**Task objective**
Output the data below exactly, without images.

BEGIN

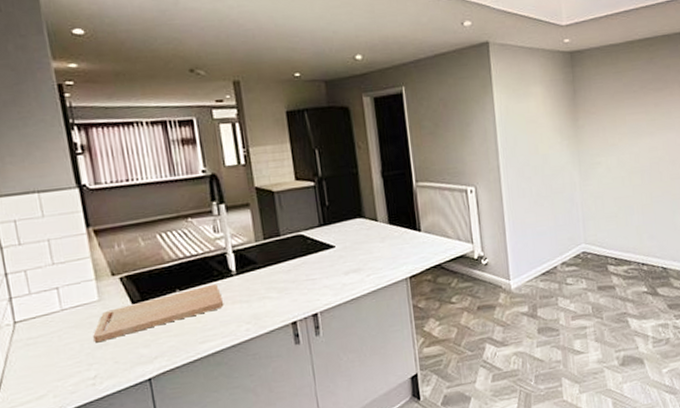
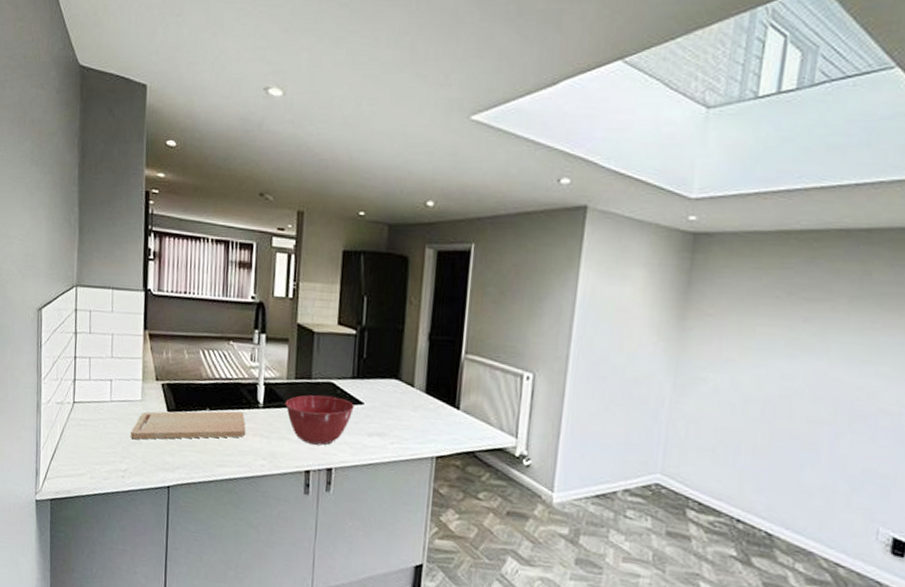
mixing bowl: none [258,247,327,297] -> present [285,395,354,446]

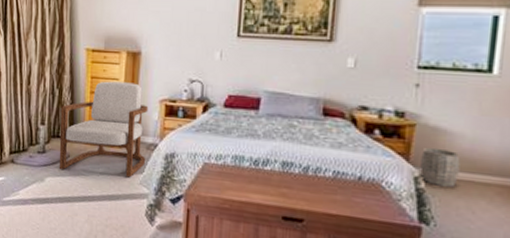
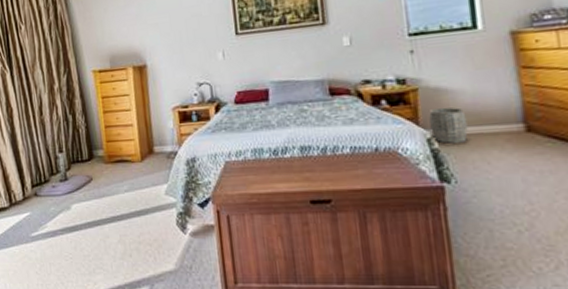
armchair: present [59,81,149,178] -> none [76,95,169,193]

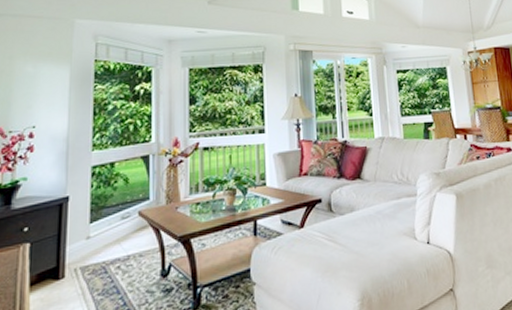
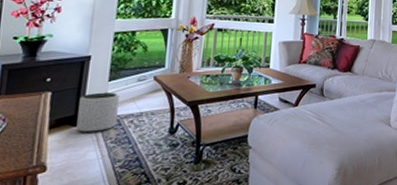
plant pot: none [59,236,103,286] -> present [76,92,120,132]

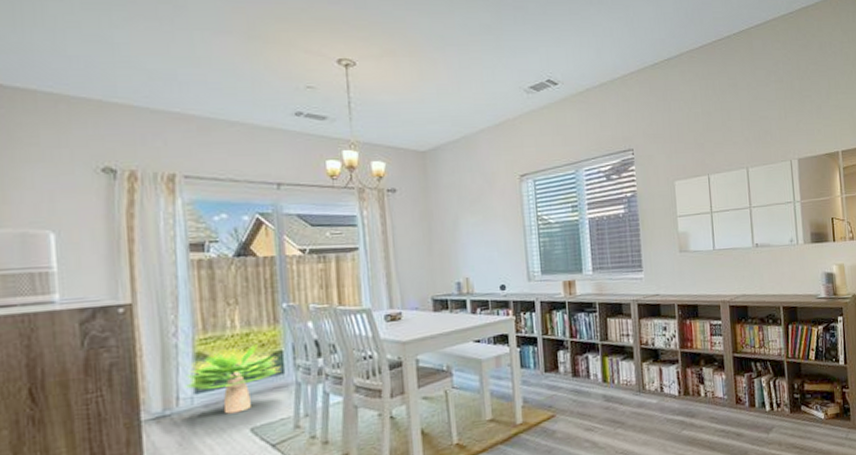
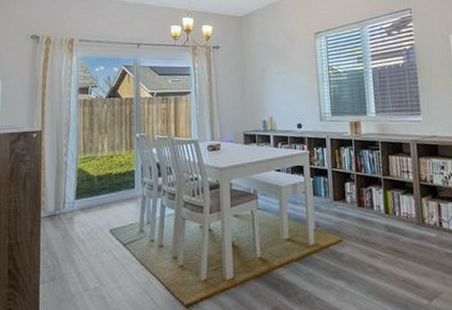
potted plant: present [184,343,281,414] -> none [69,163,132,217]

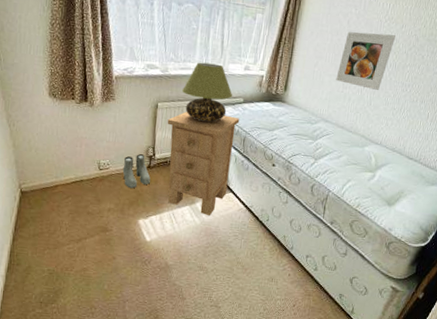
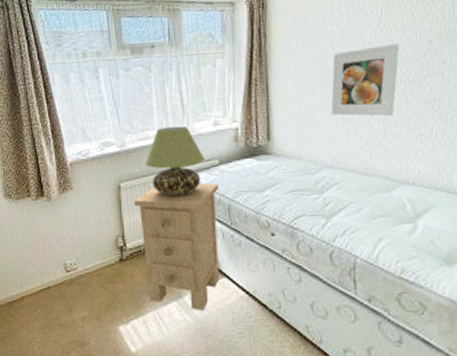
boots: present [122,154,151,189] -> none [91,246,125,289]

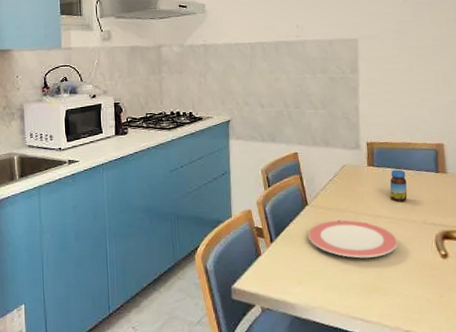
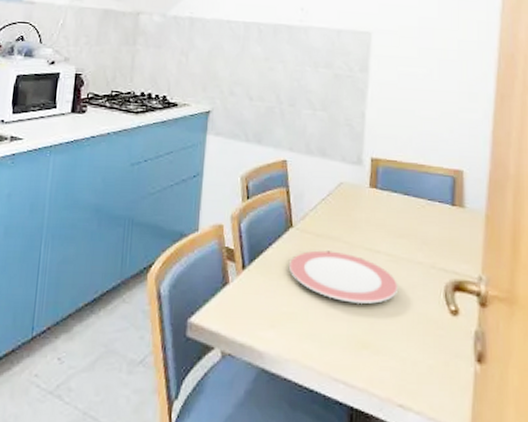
jar: present [390,169,408,202] -> none [394,195,415,237]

END

**Solution for this exercise**
mixing bowl: none [258,247,327,297] -> present [285,395,354,446]

armchair: present [59,81,149,178] -> none [76,95,169,193]

plant pot: none [59,236,103,286] -> present [76,92,120,132]

potted plant: present [184,343,281,414] -> none [69,163,132,217]

boots: present [122,154,151,189] -> none [91,246,125,289]

jar: present [390,169,408,202] -> none [394,195,415,237]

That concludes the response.